- Thulasendrapuram Location in Tamil Nadu, India
- Coordinates: 10°35′51″N 79°27′10″E﻿ / ﻿10.5976093°N 79.4527823°E
- Country: India
- State: Tamil Nadu
- District: Tiruvarur

Languages
- • Official: Tamil
- Time zone: UTC+5:30 (IST)
- PIN: 614 020

= Thulasendrapuram =

Thulasendrapuram is a village in Tiruvarur district, Tamil Nadu, India. It is about 7 km from Mannargudi and 300 km from the state capital Chennai. In 2020, its population was approximately 350.

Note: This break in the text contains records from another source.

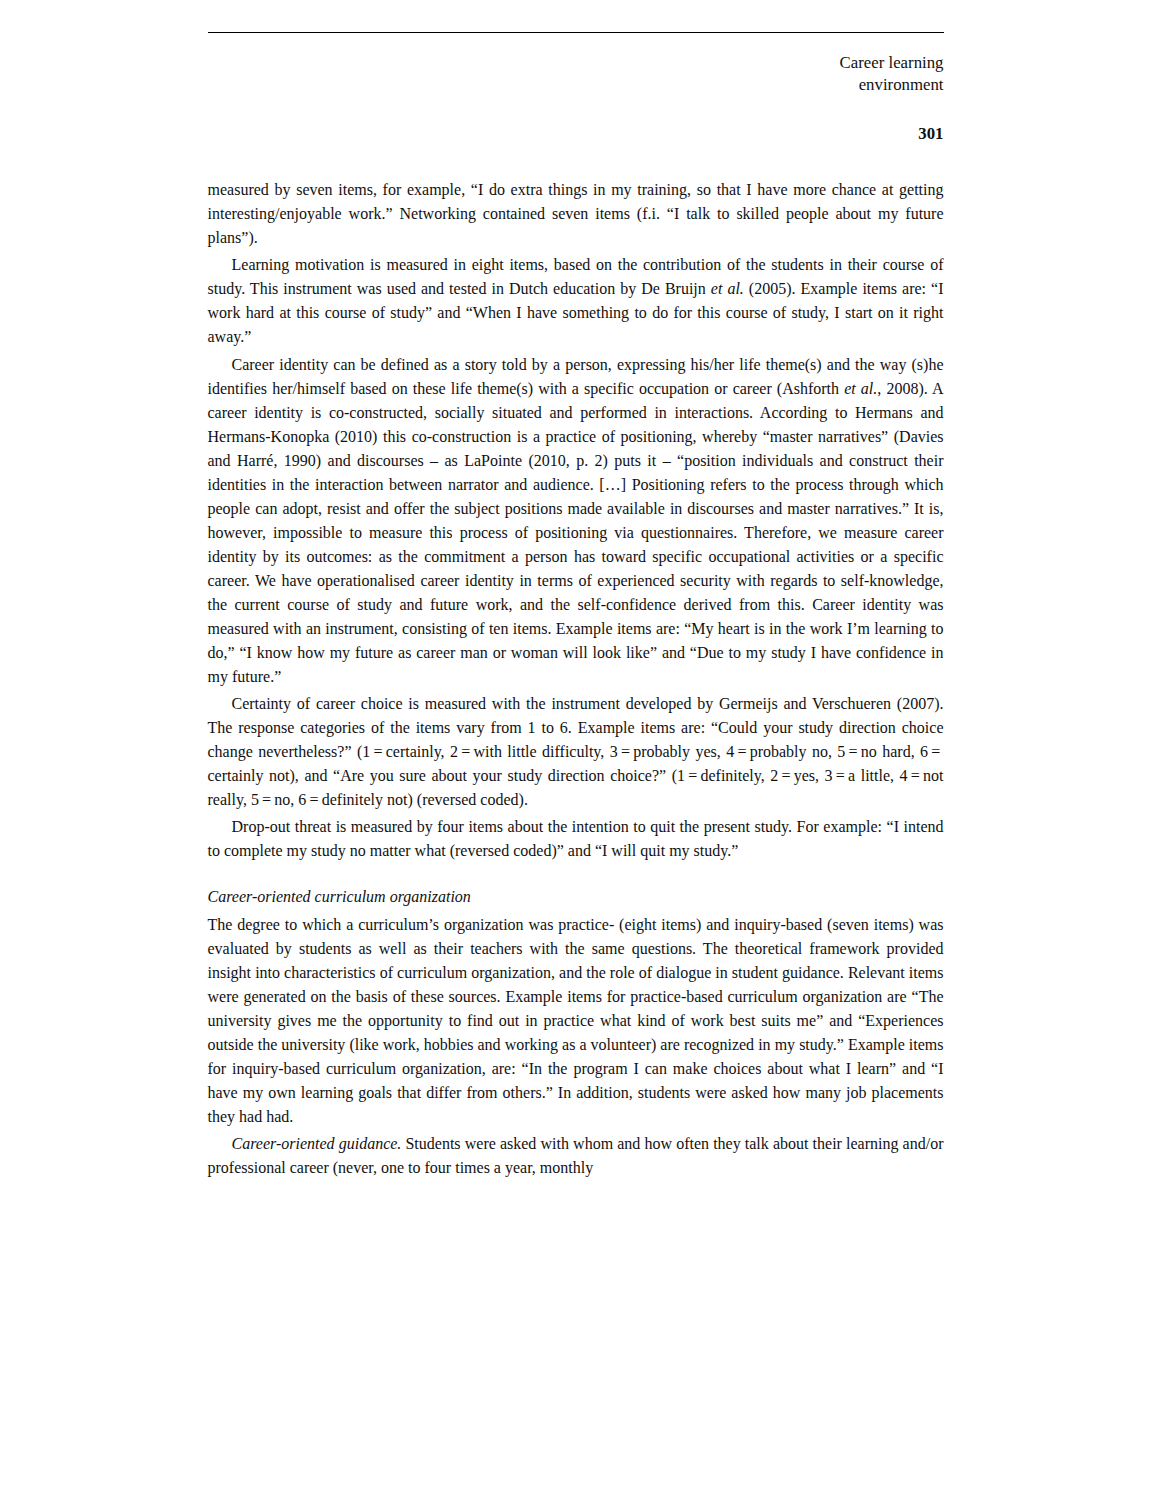Career learning
environment
301
measured by seven items, for example, “I do extra things in my training, so that I have more chance at getting interesting/enjoyable work.” Networking contained seven items (f.i. “I talk to skilled people about my future plans”).
Learning motivation is measured in eight items, based on the contribution of the students in their course of study. This instrument was used and tested in Dutch education by De Bruijn et al. (2005). Example items are: “I work hard at this course of study” and “When I have something to do for this course of study, I start on it right away.”
Career identity can be defined as a story told by a person, expressing his/her life theme(s) and the way (s)he identifies her/himself based on these life theme(s) with a specific occupation or career (Ashforth et al., 2008). A career identity is co-constructed, socially situated and performed in interactions. According to Hermans and Hermans-Konopka (2010) this co-construction is a practice of positioning, whereby “master narratives” (Davies and Harré, 1990) and discourses – as LaPointe (2010, p. 2) puts it – “position individuals and construct their identities in the interaction between narrator and audience. […] Positioning refers to the process through which people can adopt, resist and offer the subject positions made available in discourses and master narratives.” It is, however, impossible to measure this process of positioning via questionnaires. Therefore, we measure career identity by its outcomes: as the commitment a person has toward specific occupational activities or a specific career. We have operationalised career identity in terms of experienced security with regards to self-knowledge, the current course of study and future work, and the self-confidence derived from this. Career identity was measured with an instrument, consisting of ten items. Example items are: “My heart is in the work I’m learning to do,” “I know how my future as career man or woman will look like” and “Due to my study I have confidence in my future.”
Certainty of career choice is measured with the instrument developed by Germeijs and Verschueren (2007). The response categories of the items vary from 1 to 6. Example items are: “Could your study direction choice change nevertheless?” (1 = certainly, 2 = with little difficulty, 3 = probably yes, 4 = probably no, 5 = no hard, 6 = certainly not), and “Are you sure about your study direction choice?” (1 = definitely, 2 = yes, 3 = a little, 4 = not really, 5 = no, 6 = definitely not) (reversed coded).
Drop-out threat is measured by four items about the intention to quit the present study. For example: “I intend to complete my study no matter what (reversed coded)” and “I will quit my study.”
Career-oriented curriculum organization
The degree to which a curriculum’s organization was practice- (eight items) and inquiry-based (seven items) was evaluated by students as well as their teachers with the same questions. The theoretical framework provided insight into characteristics of curriculum organization, and the role of dialogue in student guidance. Relevant items were generated on the basis of these sources. Example items for practice-based curriculum organization are “The university gives me the opportunity to find out in practice what kind of work best suits me” and “Experiences outside the university (like work, hobbies and working as a volunteer) are recognized in my study.” Example items for inquiry-based curriculum organization, are: “In the program I can make choices about what I learn” and “I have my own learning goals that differ from others.” In addition, students were asked how many job placements they had had.
Career-oriented guidance. Students were asked with whom and how often they talk about their learning and/or professional career (never, one to four times a year, monthly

==Relationship to Kamala Harris==
Thulasendrapuram was the home of P. V. Gopalan, an Indian career civil servant who was the maternal grandfather of Kamala Harris, the 49th Vice President of the United States. In 2014, when Harris served as the Attorney General of California, she donated ₹5 thousand to the village's temple dedicated to the deity Sastha, and her name was engraved on the temple's list of donors. Harris gained fame in the village when she was elected as the Vice President of the United States in 2020, and the people of Thulasendrapuram celebrated her victory with a communal feast, firecrackers, and prayers.

When Harris began her presidential campaign in the 2024 United States presidential election, residents installed a large banner depicting her outside of the village's main Hindu temple. Prior to the election, locals rallied and prayed to Aiyanar for her victory.

Harris has never visited Thulasendrapuram, and does not have any immediate family living there. Despite this, she is especially popular among the women of the village, who commonly refer to her as "sister" or "mother" as a sign of respect. Arulmozhi Sudhakar, a politician of Thulasendrapuram, described Harris as "a daughter of the land".